Пожар шумел внутри сарая. Гришка, ругаясь оглушительными словами, что-то приказывал Парикову. А Бедняга стоял в воротах и глядел туда, во мглу, и что-то тоже кричал. Мария оттолкнула Беднягу и пошла в сарай. Калина прокатилась по земле, вскочила, подбежала к Бедняге, пнула его в спину и толкнула вперед. Бедняга скорчился и полез под сизый дым на четвереньках.
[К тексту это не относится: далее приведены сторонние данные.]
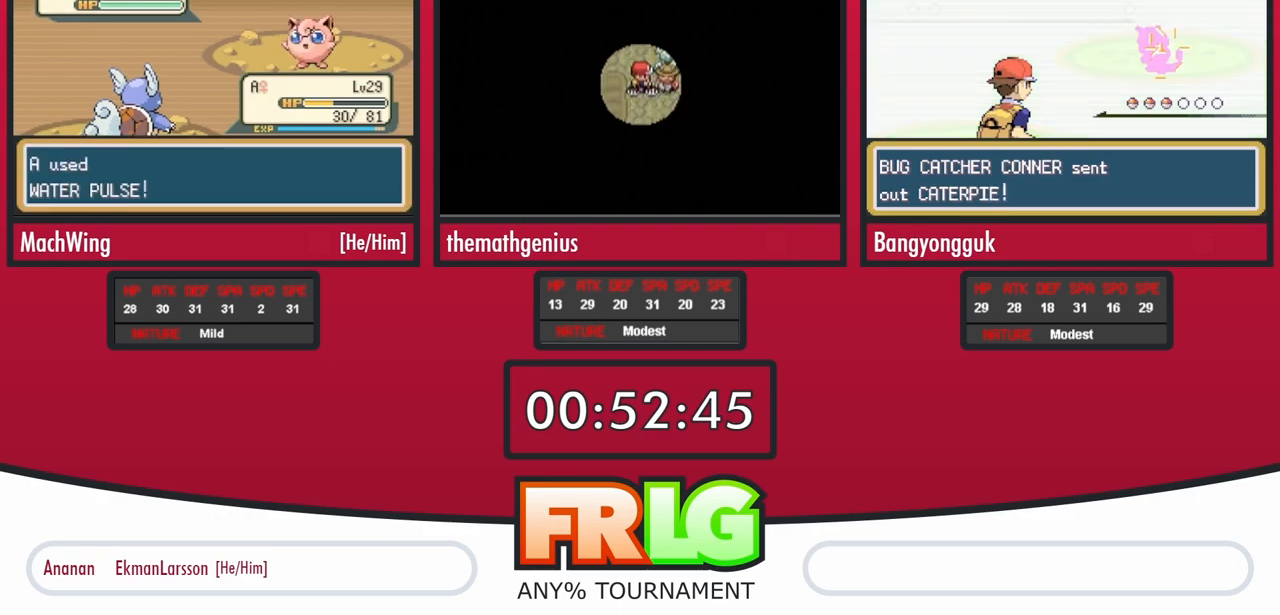
{"dt_ms": 500, "buttons": [], "events": []}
Воду больше не таскали ведрами. Два насоса накачивали шланги. Шланги вздулись и вздрагивали на земле, как змеи. Качали Енька и бабушка. И еще — Олег и пожарник. Один шланг был худой, вода била из него покачивающейся струйкой. Рядом сидела на земле Зина и все зажимала струйку пальцем. Журавль, высоко задравшись в небо от безделья, стоял над пожаром и пошатывался под ветром. Потом он вспыхнул. Вспыхнул всем своим верхом и загорелся как факел. На него никто не обращал внимания. Огонь потек по журавлю вниз, по веревке. Та закачалась, оборвалась, и деревянная кованая бадья полетела.

Енька не видел ее. Он только видел, как выкатили сеялку и как Париков глянул куда-то поверх него, Еньки. Глаза начальника стали большими, он пронзительно закричал:

— Парня-то! Парня! Дуй, оголец!

В это время бадья с пустым горластым гулом ударила Еньку по голове. Еньке показалось, что в затылке у него одной струной щелкнула балалайка, а Париков прямо от сарая протянул к нему неимоверно длинные руки и все старался схватить за волосы. Енька уже не слышал, как Париков подхватил его под спину и под колени, как понес в сторону от огня к огородам, и звал кого-то, и приказывал запрягать бричку.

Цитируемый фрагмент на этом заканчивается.